◆ **Instructions for the task**
Please retype the listing exactly as it appears, skipping each picture.

◆ **Available data**
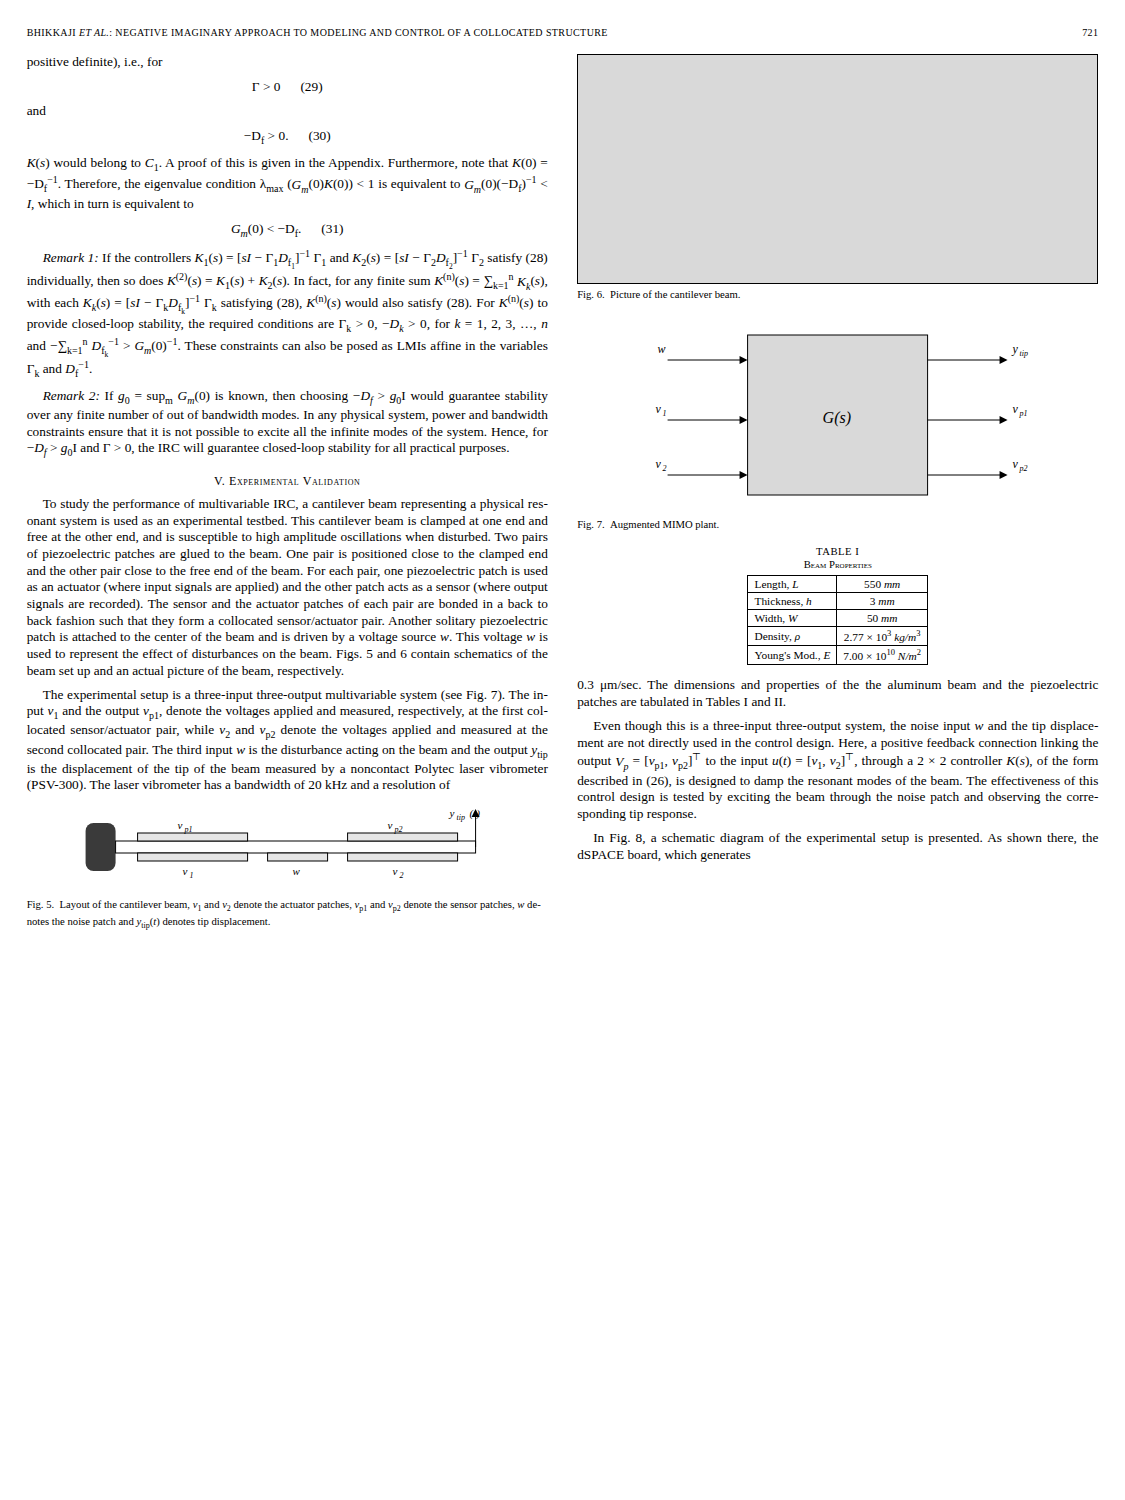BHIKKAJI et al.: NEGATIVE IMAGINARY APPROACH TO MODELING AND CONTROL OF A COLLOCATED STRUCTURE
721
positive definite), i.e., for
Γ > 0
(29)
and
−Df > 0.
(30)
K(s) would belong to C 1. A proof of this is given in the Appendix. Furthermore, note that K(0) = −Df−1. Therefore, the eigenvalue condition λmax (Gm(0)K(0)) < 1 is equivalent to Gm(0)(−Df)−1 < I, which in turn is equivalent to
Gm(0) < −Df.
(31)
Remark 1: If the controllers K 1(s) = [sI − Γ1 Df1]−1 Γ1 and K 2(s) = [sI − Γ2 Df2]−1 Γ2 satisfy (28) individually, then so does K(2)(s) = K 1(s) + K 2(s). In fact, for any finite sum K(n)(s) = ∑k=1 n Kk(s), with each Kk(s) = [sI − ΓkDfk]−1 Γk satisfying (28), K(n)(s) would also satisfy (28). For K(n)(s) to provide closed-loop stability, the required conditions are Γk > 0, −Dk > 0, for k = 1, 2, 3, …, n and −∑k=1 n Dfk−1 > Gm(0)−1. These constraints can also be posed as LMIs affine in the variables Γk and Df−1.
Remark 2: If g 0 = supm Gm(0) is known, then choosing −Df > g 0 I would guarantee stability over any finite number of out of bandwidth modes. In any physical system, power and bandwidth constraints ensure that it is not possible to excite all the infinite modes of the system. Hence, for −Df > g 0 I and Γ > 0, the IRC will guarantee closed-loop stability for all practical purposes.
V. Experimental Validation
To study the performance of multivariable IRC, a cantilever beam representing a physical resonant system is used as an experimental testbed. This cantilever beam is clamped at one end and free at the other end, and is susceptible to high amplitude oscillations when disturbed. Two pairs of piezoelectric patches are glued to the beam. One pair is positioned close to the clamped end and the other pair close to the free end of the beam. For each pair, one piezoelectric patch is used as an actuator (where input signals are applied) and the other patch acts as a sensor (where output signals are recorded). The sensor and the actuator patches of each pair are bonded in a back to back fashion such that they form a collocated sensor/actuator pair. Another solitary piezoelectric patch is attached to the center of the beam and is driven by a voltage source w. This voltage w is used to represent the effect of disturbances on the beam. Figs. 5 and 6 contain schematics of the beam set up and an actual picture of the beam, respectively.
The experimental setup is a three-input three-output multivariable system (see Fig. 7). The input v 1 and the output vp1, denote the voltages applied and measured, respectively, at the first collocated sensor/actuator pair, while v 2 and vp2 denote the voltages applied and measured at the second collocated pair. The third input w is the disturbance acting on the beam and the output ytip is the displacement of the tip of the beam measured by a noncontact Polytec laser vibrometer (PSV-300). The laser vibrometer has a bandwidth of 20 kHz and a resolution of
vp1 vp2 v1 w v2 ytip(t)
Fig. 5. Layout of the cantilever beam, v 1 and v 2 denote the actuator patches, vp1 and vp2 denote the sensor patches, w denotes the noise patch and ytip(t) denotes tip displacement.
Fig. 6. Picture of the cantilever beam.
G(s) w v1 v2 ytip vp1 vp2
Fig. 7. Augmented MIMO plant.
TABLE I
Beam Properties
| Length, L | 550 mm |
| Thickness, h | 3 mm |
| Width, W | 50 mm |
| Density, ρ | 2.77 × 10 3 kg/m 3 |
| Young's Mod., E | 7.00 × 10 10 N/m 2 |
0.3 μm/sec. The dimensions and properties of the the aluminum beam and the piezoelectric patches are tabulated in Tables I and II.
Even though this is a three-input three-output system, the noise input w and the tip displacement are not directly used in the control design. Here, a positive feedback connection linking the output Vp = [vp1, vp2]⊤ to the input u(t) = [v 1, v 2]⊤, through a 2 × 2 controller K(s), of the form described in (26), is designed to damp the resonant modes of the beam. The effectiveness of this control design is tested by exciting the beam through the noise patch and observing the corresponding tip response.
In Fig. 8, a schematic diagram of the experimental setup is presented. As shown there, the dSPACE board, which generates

◆ **Output of the exercise**
BHIKKAJI et al.: NEGATIVE IMAGINARY APPROACH TO MODELING AND CONTROL OF A COLLOCATED STRUCTURE
721
positive definite), i.e., for
Γ > 0
(29)
and
−Df > 0.
(30)
K(s) would belong to C 1. A proof of this is given in the Appendix. Furthermore, note that K(0) = −Df−1. Therefore, the eigenvalue condition λmax (Gm(0)K(0)) < 1 is equivalent to Gm(0)(−Df)−1 < I, which in turn is equivalent to
Gm(0) < −Df.
(31)
Remark 1: If the controllers K 1(s) = [sI − Γ1 Df1]−1 Γ1 and K 2(s) = [sI − Γ2 Df2]−1 Γ2 satisfy (28) individually, then so does K(2)(s) = K 1(s) + K 2(s). In fact, for any finite sum K(n)(s) = ∑k=1 n Kk(s), with each Kk(s) = [sI − ΓkDfk]−1 Γk satisfying (28), K(n)(s) would also satisfy (28). For K(n)(s) to provide closed-loop stability, the required conditions are Γk > 0, −Dk > 0, for k = 1, 2, 3, …, n and −∑k=1 n Dfk−1 > Gm(0)−1. These constraints can also be posed as LMIs affine in the variables Γk and Df−1.
Remark 2: If g 0 = supm Gm(0) is known, then choosing −Df > g 0 I would guarantee stability over any finite number of out of bandwidth modes. In any physical system, power and bandwidth constraints ensure that it is not possible to excite all the infinite modes of the system. Hence, for −Df > g 0 I and Γ > 0, the IRC will guarantee closed-loop stability for all practical purposes.
V. Experimental Validation
To study the performance of multivariable IRC, a cantilever beam representing a physical resonant system is used as an experimental testbed. This cantilever beam is clamped at one end and free at the other end, and is susceptible to high amplitude oscillations when disturbed. Two pairs of piezoelectric patches are glued to the beam. One pair is positioned close to the clamped end and the other pair close to the free end of the beam. For each pair, one piezoelectric patch is used as an actuator (where input signals are applied) and the other patch acts as a sensor (where output signals are recorded). The sensor and the actuator patches of each pair are bonded in a back to back fashion such that they form a collocated sensor/actuator pair. Another solitary piezoelectric patch is attached to the center of the beam and is driven by a voltage source w. This voltage w is used to represent the effect of disturbances on the beam. Figs. 5 and 6 contain schematics of the beam set up and an actual picture of the beam, respectively.
The experimental setup is a three-input three-output multivariable system (see Fig. 7). The input v 1 and the output vp1, denote the voltages applied and measured, respectively, at the first collocated sensor/actuator pair, while v 2 and vp2 denote the voltages applied and measured at the second collocated pair. The third input w is the disturbance acting on the beam and the output ytip is the displacement of the tip of the beam measured by a noncontact Polytec laser vibrometer (PSV-300). The laser vibrometer has a bandwidth of 20 kHz and a resolution of
vp1 vp2 v1 w v2 ytip(t)
Fig. 5. Layout of the cantilever beam, v 1 and v 2 denote the actuator patches, vp1 and vp2 denote the sensor patches, w denotes the noise patch and ytip(t) denotes tip displacement.
Fig. 6. Picture of the cantilever beam.
G(s) w v1 v2 ytip vp1 vp2
Fig. 7. Augmented MIMO plant.
TABLE I
Beam Properties
| Length, L | 550 mm |
| Thickness, h | 3 mm |
| Width, W | 50 mm |
| Density, ρ | 2.77 × 10 3 kg/m 3 |
| Young's Mod., E | 7.00 × 10 10 N/m 2 |
0.3 μm/sec. The dimensions and properties of the the aluminum beam and the piezoelectric patches are tabulated in Tables I and II.
Even though this is a three-input three-output system, the noise input w and the tip displacement are not directly used in the control design. Here, a positive feedback connection linking the output Vp = [vp1, vp2]⊤ to the input u(t) = [v 1, v 2]⊤, through a 2 × 2 controller K(s), of the form described in (26), is designed to damp the resonant modes of the beam. The effectiveness of this control design is tested by exciting the beam through the noise patch and observing the corresponding tip response.
In Fig. 8, a schematic diagram of the experimental setup is presented. As shown there, the dSPACE board, which generates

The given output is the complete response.